At Dragon Hill, I realised a residency was capable of creating moments when distance was allowed between my mind and the world around me. One thing that has grown out from this rare distance is the questions I’m asking about residencies in this article, questions I haven’t thought about until a residency gave me space and time to do so. In Rachel Cusk’s novel Second Place (2021), a tribute to art philanthropist Mabel Dodge Luhan’s 1932 memoir about the Taos art colony in New Mexico, the narrator explains that a sojourn in a marshland cottage is ‘where artists often seem to find the will or the energy or just the opportunity to work’. For many people who are forging paths for themselves in today’s artworld, residencies hold the weight of more complex needs, desires, hopes and precarities.

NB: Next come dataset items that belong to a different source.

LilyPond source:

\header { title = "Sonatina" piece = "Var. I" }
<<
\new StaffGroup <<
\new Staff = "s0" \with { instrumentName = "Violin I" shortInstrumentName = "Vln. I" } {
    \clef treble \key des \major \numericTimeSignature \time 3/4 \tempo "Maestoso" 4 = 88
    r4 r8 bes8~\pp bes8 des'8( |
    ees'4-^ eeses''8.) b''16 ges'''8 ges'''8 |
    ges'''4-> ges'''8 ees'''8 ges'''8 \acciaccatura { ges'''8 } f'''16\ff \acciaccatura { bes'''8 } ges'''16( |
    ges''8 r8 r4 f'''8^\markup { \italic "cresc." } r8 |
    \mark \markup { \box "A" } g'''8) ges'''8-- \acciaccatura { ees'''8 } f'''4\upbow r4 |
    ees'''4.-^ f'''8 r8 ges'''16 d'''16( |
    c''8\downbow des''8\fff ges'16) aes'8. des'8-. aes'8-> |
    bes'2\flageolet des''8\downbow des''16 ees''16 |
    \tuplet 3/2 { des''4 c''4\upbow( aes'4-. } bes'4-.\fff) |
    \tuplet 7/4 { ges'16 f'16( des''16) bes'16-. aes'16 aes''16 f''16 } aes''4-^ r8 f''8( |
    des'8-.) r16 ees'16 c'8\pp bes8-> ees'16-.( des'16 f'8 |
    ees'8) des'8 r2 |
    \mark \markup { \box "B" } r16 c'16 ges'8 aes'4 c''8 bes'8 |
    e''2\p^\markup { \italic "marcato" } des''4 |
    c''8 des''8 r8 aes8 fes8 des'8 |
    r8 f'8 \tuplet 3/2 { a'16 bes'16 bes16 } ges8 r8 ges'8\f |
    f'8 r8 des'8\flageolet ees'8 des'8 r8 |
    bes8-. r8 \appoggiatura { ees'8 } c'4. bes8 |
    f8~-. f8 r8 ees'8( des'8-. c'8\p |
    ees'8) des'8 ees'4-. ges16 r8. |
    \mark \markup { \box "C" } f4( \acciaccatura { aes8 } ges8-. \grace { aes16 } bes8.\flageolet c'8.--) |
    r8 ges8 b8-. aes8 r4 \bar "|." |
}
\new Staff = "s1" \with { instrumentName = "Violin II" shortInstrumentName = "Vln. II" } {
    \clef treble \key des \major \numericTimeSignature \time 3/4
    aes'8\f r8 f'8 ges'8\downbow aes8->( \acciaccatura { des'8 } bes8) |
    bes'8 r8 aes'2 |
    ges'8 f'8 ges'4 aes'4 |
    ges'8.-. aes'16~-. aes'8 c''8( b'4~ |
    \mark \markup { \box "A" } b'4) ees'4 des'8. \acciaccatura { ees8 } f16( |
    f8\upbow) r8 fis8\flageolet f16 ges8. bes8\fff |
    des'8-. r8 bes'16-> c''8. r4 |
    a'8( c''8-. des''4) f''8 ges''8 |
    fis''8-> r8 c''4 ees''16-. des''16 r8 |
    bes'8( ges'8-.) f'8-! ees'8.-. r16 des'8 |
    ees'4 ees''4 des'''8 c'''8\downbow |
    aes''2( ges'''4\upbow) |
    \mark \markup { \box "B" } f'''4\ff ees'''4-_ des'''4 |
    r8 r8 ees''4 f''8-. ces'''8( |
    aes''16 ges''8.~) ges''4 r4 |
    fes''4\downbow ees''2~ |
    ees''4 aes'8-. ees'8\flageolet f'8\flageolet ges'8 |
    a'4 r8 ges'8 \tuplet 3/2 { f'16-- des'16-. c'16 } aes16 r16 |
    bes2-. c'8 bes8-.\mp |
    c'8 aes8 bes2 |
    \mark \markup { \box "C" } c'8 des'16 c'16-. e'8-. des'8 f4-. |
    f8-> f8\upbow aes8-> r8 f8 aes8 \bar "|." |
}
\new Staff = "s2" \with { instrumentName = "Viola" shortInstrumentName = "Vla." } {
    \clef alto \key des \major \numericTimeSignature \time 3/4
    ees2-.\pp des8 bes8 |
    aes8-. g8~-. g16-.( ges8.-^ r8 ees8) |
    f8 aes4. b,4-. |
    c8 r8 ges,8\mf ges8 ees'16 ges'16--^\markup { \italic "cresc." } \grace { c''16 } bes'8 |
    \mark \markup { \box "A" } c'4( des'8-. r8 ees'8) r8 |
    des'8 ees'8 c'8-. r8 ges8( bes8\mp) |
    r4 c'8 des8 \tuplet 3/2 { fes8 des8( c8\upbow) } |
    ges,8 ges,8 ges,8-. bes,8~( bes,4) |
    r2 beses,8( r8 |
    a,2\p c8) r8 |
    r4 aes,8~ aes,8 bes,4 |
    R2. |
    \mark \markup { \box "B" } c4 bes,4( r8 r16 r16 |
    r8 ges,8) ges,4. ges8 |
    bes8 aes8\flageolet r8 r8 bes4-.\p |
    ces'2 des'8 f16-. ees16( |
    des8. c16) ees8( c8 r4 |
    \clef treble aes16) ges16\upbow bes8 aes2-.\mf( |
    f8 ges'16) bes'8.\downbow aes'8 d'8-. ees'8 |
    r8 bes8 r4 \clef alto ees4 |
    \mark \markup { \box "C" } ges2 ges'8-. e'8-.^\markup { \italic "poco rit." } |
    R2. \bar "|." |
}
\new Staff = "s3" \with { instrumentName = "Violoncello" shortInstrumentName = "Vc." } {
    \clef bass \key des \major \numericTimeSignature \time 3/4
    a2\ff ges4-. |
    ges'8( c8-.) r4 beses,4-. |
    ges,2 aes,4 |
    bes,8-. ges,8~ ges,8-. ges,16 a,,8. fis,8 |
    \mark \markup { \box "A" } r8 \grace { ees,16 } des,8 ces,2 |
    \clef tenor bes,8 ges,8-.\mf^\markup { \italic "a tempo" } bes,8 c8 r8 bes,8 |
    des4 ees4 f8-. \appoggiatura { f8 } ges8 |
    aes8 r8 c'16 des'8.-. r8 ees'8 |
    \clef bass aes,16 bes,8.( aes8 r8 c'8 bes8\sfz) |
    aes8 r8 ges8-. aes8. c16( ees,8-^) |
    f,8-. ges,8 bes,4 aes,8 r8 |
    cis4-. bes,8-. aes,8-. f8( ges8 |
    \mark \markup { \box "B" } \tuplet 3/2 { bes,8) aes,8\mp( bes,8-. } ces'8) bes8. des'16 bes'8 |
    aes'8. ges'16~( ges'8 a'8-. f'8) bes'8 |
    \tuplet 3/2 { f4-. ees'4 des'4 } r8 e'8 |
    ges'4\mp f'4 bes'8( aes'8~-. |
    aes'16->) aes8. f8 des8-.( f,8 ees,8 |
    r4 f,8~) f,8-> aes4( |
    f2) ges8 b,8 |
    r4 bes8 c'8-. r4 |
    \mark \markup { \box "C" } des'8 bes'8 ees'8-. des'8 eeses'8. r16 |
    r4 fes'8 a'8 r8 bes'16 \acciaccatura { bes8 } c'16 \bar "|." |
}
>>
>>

We start dreaming about becoming something-in-residence while still in art schools, churn out one after another application as we scrape by and believe that flying off to a renowned residency means we’ve finally made it. Providing basic resources for the survival of creative and critical practices, residencies are also entangled in the multifaceted game of cultivating connections, accumulating credits and climbing the career ladder in the artworld. How do we engage with the complexities of residencies, and how do we shape them, so they spark and sustain the drive to make art, write about art and ask questions about art?